Thursday, May 12, 2005

Greasemonkey

mozdev.org - greasemonkey: index
I have to say, Greasemonkey is one of the best additions to browsing that I have seen in a very, very long time. Websites become a start to the user experience, not the user experience. Don't think the layout is correct on a website? Fix it. Don't think they provide enough usability? Fix it. Like to include searches from other sites? Add it.

Simon Wilson has a great article on the impact and etiquette of greasemonkey.

I have been preaching about the power of open api's to allow people to build their own experiences on the web -- flickr has great examples of this. Companies that publish api's on the net can allow users to add to their service while holding key parts of the puzzle together, ensuring that consumers continue to use their service.

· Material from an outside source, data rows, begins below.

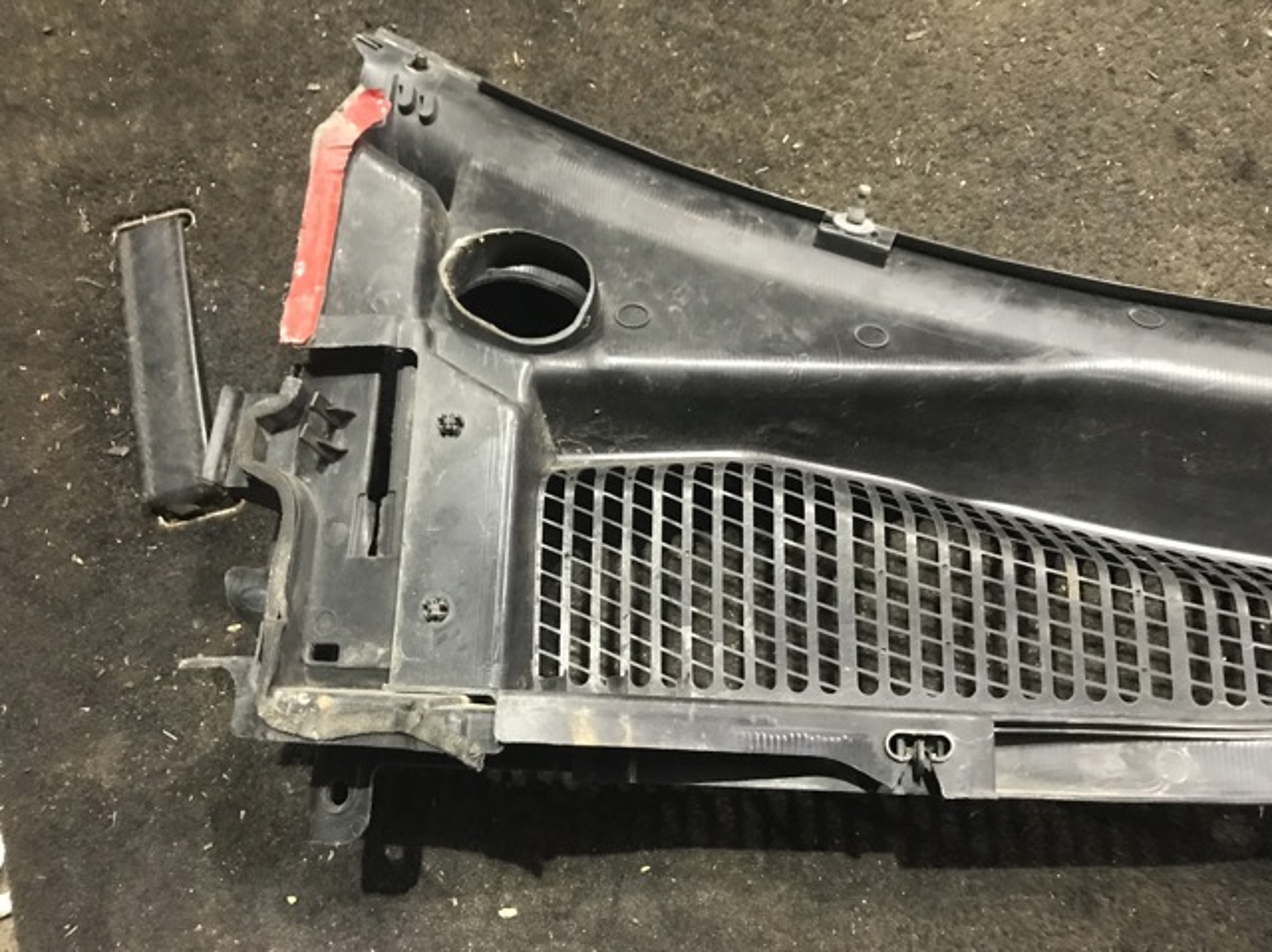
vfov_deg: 49.7
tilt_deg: -81.2
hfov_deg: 63.5
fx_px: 1028
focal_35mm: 28
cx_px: 636
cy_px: 476
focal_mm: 3.99
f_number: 1.8
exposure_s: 1/4
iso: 100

For example, Flickr provides tools to put your pictures on your own website, not yours. They also opened the api to allow people to generate their own apps on top of flickr. However, they still manage the data and the pictures. Users continually go back to the service to publish new pictures, add friends, browse others pictures. The opening of their system did not limit the users or pages that were browsed - it increases them.

Imagine if Friendster, back when everyone was hot about them, created widgets that showed friends and allowed you to link to friends blogs from their own blog. Imagine if they had an open api that allowed you to browse friends and pull down testimonials. Imagine if testimonials and comments on your blog could be tied together through that api.

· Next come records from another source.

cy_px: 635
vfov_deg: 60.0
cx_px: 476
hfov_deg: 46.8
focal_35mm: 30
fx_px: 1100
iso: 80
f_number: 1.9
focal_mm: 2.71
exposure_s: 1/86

I would offer that friendster would still be used by those of us who are tired of it. Instead of a place that I have to go to read and browse, which now is a hassle (and hence why I don't -- well, that and I have a girlfriend), Friendster would manage the relationships between people -- which is what it was intended to do. The standard links on the sidebars of blogs would be replaced with a service managed by friendster. Users would consistently go back to add friends, remove friends, look for additional contacts. It would be an AMAZING service -- one that I would probably use again.

Wow..started with Greasemonkey and ended up speaking about the possibility of companies opening their doors and empowering users. Guess that is my mindset lately!